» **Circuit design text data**
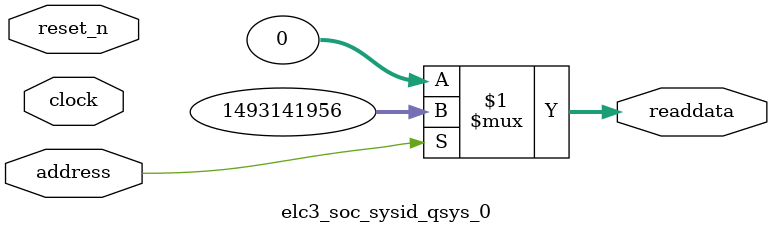
<source format=v>

`timescale 1ns / 1ps
// synthesis translate_on

// turn off superfluous verilog processor warnings 
// altera message_level Level1 
// altera message_off 10034 10035 10036 10037 10230 10240 10030 

module elc3_soc_sysid_qsys_0 (
               // inputs:
                address,
                clock,
                reset_n,

               // outputs:
                readdata
             )
;

  output  [ 31: 0] readdata;
  input            address;
  input            clock;
  input            reset_n;

  wire    [ 31: 0] readdata;
  //control_slave, which is an e_avalon_slave
  assign readdata = address ? 1493141956 : 0;

endmodule




</source>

» **About this exercise**
Exactly how many lines in the records above hold the string "readdata"? Reply with that number only.

» **Output**
4